T cell receptors genetically linked to CD28 and CD3ε do not mis-pair with endogenous TCR chains and mediate enhanced T cell persistence and anti-melanoma activity

2^nd International Conference on Predictive, Preventive and Personalized Medicine & Molecular Diagnostics

November 03-05, 2014 Embassy Suites Las Vegas, USA

Reno Debets, Coen Govers, Zsolt Sebesty?n, J?nos Roszik, Mandy van Brakel, Cor Berrevoets, ?rp?d Sz?őr, Konstantina Panoutsopoulou, Marieke Broertjes, Tan Van, Gy?rgy Vereb and J?nos Sz?llősi

Accepted Abstracts: J Pharmacogenomics Pharmacoproteomics

Abstract:

Adoptive transfer of T cells that are gene-engineered to express a defined T cell receptor (TCR) represents a feasible and promising therapy for patients with tumors. TCR gene therapy, however, is challenged by a transient presence and effectiveness of transferred T cells, which is anticipated to be improved by adequate T cell co-stimulation.
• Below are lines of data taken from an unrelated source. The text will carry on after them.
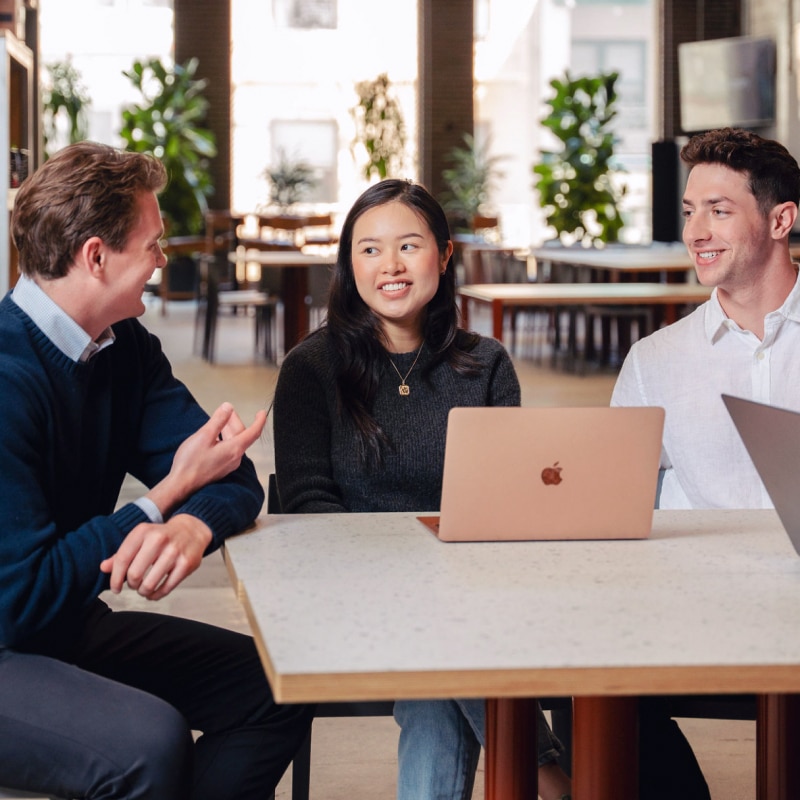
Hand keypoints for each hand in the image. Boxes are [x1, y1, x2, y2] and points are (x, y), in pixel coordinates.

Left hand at [100, 513, 211, 598]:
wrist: (192, 530)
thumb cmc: (162, 537)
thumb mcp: (141, 539)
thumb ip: (122, 553)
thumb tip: (103, 568)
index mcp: (143, 531)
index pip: (122, 559)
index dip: (115, 578)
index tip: (115, 588)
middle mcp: (159, 539)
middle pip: (135, 574)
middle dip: (131, 585)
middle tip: (134, 585)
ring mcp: (174, 552)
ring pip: (150, 584)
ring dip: (143, 591)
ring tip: (144, 589)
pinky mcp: (186, 564)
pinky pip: (166, 588)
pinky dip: (157, 595)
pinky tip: (154, 592)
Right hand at [148, 402, 266, 517]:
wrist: (181, 485)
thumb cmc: (190, 463)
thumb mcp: (204, 436)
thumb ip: (218, 421)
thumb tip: (228, 408)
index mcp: (234, 449)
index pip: (253, 432)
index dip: (259, 421)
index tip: (262, 413)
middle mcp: (235, 458)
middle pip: (242, 435)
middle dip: (235, 421)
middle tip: (228, 412)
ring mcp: (228, 464)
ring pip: (234, 443)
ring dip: (229, 430)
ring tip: (220, 421)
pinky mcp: (221, 468)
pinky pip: (228, 450)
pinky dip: (225, 439)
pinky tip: (215, 436)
Here, we report the identification and characterization of a novel two-chain TCR linked to CD28 and CD3ε, i.e., TCR:28ε. This modified TCR demonstrates enhanced binding of peptide-MHC and mediates enhanced T cell function following stimulation with peptide when compared to wild type (wt) TCR. Surface expression of TCR:28ε depends on the transmembrane domain of CD28, whereas T cell functions depend on the intracellular domains of both CD28 and CD3ε, with IL-2 production showing dependency on CD28:LCK binding. TCR:28ε, but not wt TCR, induces detectable immune synapses in primary human T cells, and such immune synapses show significantly enhanced accumulation of TCR transgenes and markers of early TCR signalling such as phosphorylated LCK and ERK. Importantly, TCR:28ε does not show signs of off-target recognition as evidenced by lack of TCR mis-pairing as well as preserved specificity. Notably, when testing TCR:28ε in immune competent mice, we observed a drastic increase in T cell survival, which was accompanied by regression of large melanomas with limited recurrence. Our data argue that TCR transgenes that contain CD28, and thereby may provide T cell co-stimulation in an immune-suppressive environment, represent candidate receptors to treat patients with tumors.

Biography :

Reno Debets is heading the laboratory of Tumor Immunology, Department of Medical Oncology at the Erasmus MC Cancer Institute, Rotterdam, The Netherlands (since 2000). Also, she is a certified Immunologist (since 2005) and an Associate professor (since 2010). Her research aims at the development and implementation of T cell therapies directed against solid tumors. In addition, the interplay between immune cells and the tumor milieu represents one of my major research aims. Her laboratory takes part in international consortia, clinical trials and immune monitoring, and consists of 12 people, including PhD students. She has received her MSc degree and PhD cum laude, worked at DNAX Research Institute, Palo Alto, CA (currently part of Merck laboratories), published over 85 papers, and got awarded multiple (inter)national grants.